Applying Row Security for a Database

Row level security on a database table can be achieved in two ways:

  • Use the MI_User or MI_Roles functions in a Named View to filter out the rows that a user can see.
  • Use the PreSQL feature to pass user information to the session context in the database. Row filtering is then applied in the database with the user information in the session context.

To apply row security on a database the tables queried must have a column for the Spectrum users who can access each row. A database query refers to the column to determine if a user or role has access to a row of information. A table would have a column of Spectrum user names, or a column of role names, or have both columns. Users and roles are created in the Management Console and given access to the database (named resource) in Spectrum Spatial™ Manager.

We recommend creating a separate database connection in Spectrum Spatial™ Manager for row security.
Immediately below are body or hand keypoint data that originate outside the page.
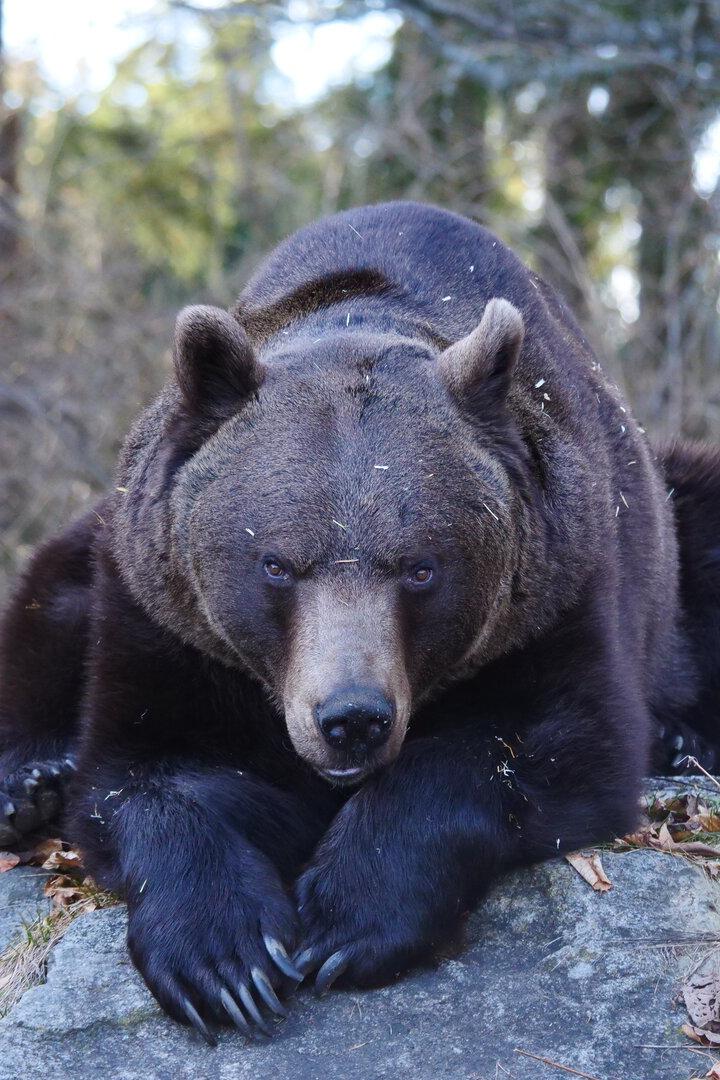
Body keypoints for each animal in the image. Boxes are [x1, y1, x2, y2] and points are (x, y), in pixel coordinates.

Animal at [1, 200, 719, 1043]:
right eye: (277, 564)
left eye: (421, 567)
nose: (351, 719)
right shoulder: (168, 623)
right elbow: (149, 772)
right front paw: (227, 962)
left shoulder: (562, 588)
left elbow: (546, 743)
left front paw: (348, 919)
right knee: (53, 598)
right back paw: (29, 784)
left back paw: (685, 739)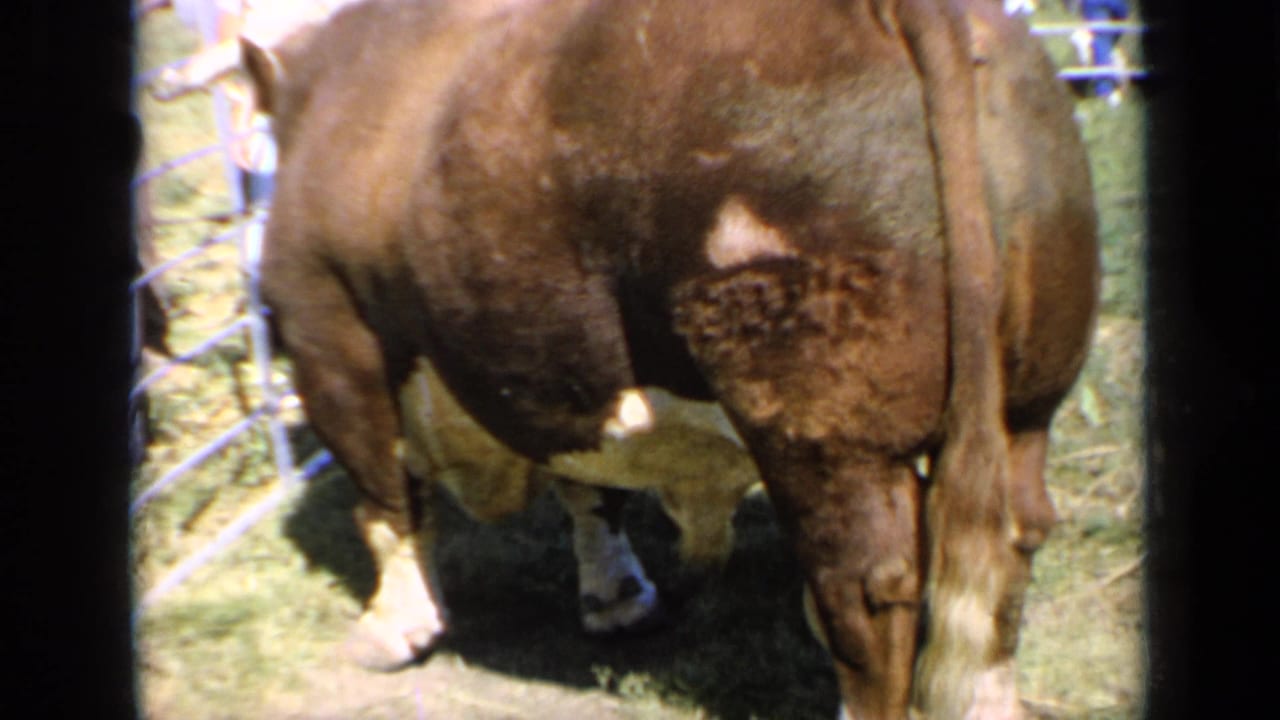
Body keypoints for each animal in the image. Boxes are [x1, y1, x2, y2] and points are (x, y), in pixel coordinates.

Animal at [244, 0, 1100, 718]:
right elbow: (590, 490)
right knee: (1005, 550)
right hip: (1025, 407)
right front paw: (617, 600)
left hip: (823, 436)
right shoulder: (559, 367)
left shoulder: (331, 338)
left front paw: (391, 629)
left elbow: (384, 500)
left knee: (865, 588)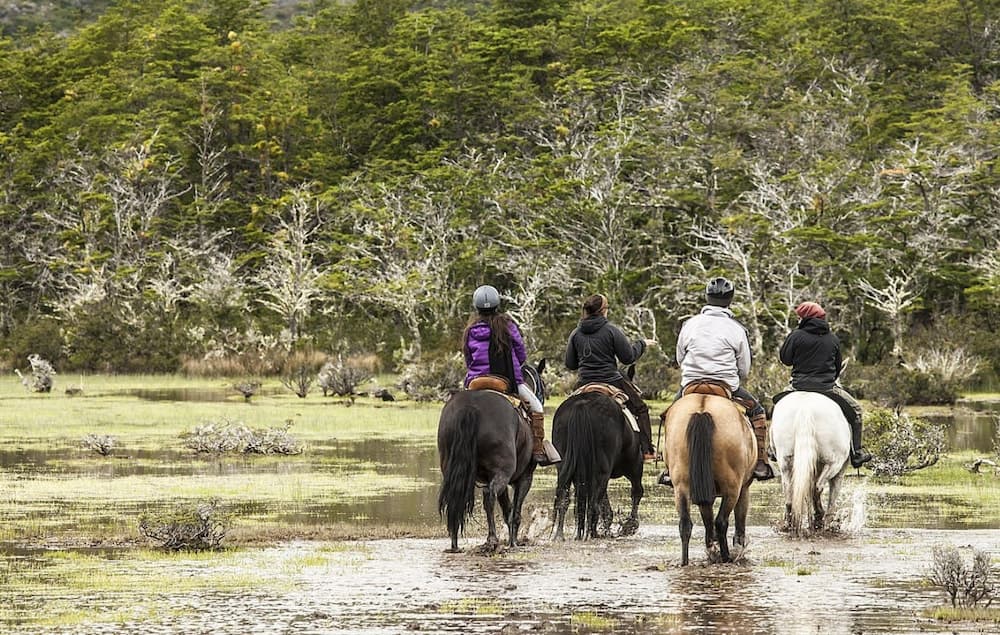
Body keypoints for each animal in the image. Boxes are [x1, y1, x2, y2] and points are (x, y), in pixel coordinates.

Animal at [437, 360, 545, 554]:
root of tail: (470, 407)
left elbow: (507, 509)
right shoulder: (525, 477)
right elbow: (514, 512)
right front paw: (513, 542)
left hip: (452, 469)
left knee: (455, 499)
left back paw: (455, 544)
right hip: (503, 471)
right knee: (489, 495)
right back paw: (492, 540)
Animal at [551, 388, 645, 540]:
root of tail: (581, 405)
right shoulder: (635, 465)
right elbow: (636, 492)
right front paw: (630, 525)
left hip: (566, 467)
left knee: (565, 499)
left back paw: (560, 535)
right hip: (605, 471)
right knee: (594, 502)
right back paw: (591, 533)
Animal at [662, 393, 756, 565]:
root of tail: (702, 410)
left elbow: (707, 520)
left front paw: (712, 548)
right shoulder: (744, 487)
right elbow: (739, 520)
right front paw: (738, 548)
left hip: (681, 486)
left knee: (685, 524)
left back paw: (685, 561)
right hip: (732, 488)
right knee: (721, 522)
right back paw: (726, 557)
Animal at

To setup row security for a database, in Spectrum Spatial™ Manager:

  1. Create a view in the database (called a database view).
  2. Create a connection to the database with a PreSQL property that adds user information in the session context.
  3. Create a named table to the database view (created in step 1).

Creating a Database View

To create a view in the database, you must be the database administrator or have database admin rights and use a SELECT clause to filter the user or role column. The following statements are examples. The syntax may vary depending on the database version.

MS SQLServer

SELECT CONVERT(varchar(100), SESSION_CONTEXT(N'loginuser')) as UserName

Where

  • loginuser is a database token used to create the database connection (in the next step).

Oracle

SELECT SYS_CONTEXT('userenv', 'client_identifier') AS UserName FROM dual

Where

  • client_identifier is a database token used to create the database connection (in the next step).

PostGIS

select current_setting('spectrum.loginuser') as UserName

Where

  • spectrum.loginuser is a database token used to create the database connection (in the next step).

Example

The following is an Oracle database example that creates a database view:

CREATE OR REPLACE VIEW PREPOST_VIEW_TEST AS
SELECT *
FROM "YOURDATABASE"."TESTTABLE"
WHERE OWNER =
(SELECT SYS_CONTEXT('userenv','client_identifier') FROM DUAL)
OR 
(SELECT SYS_CONTEXT('userenv','client_identifier') FROM DUAL) = 'admin'

Where:

  • OWNER is the column to filter. This column has the user names or the role names that have permission to each row of information.
  • YOURDATABASE is your database name.
  • TESTTABLE is a table with a user name or a role name column to filter against.

The first SELECT clause filters the user or role column (called OWNER).

The second SELECT clause returns all the rows when the query is performed by an administrator (admin).

Creating a Connection to the Database

You must be an administrator (admin or spatial-admin) to create a connection to the database in Spectrum Spatial™ Manager.

To create a database connection if one does not already exist:

  1. In Spectrum Spatial™ Manager, go to the folder where you wish to store the named connection for the database.
  2. Click the Create button and then click Connection from the drop-down menu.
  3. On the Create Connection screen:
    1. In the Connection Name field, type a name for the new connection.
    2. Select Database, as the connection type.
    3. In the Connection URL field, type the URL to connect to the JDBC database.
    4. Optionally enter the database username and password for the connection. If left blank, the username and password are supplied when making database requests and queries.
    5. Under Properties, in the Key field type PreSQL.
    6. In the Value field, paste the statement provided below for your database.
  4. Click Test to ensure the connection is successful.
  5. Click Save.

Value Field Entries by Database Type

There are two types of tokens for the Value field statement. Before sending the statement to the database, the token gets replaced with a value. Tokens are case sensitive and must be as shown here:

  • {{SPECTRUM_USER}} this token gets replaced with the spectrum login user name.
  • {{SPECTRUM_ROLES}} this token gets replaced with the spectrum role list that the login user has.

The following statements are examples. The syntax may vary depending on the database version.

MS SQLServer

EXEC sys.sp_set_session_context @key=N'loginuser', @value='{{SPECTRUM_USER}}';

Where

  • loginuser is the database token set when creating the database view.

Oracle

CALL DBMS_SESSION.set_identifier('{{SPECTRUM_USER}}');

PostGIS

select set_config('spectrum.loginuser', '{{SPECTRUM_USER}}', false);

Where

  • spectrum.loginuser is the database token that was set when creating the database view.

Creating a Named Table to the Database View

The view created displays in the list of available database views in Spectrum Spatial™ Manager. For information about how to create a database view, see the section titled Creating a Table.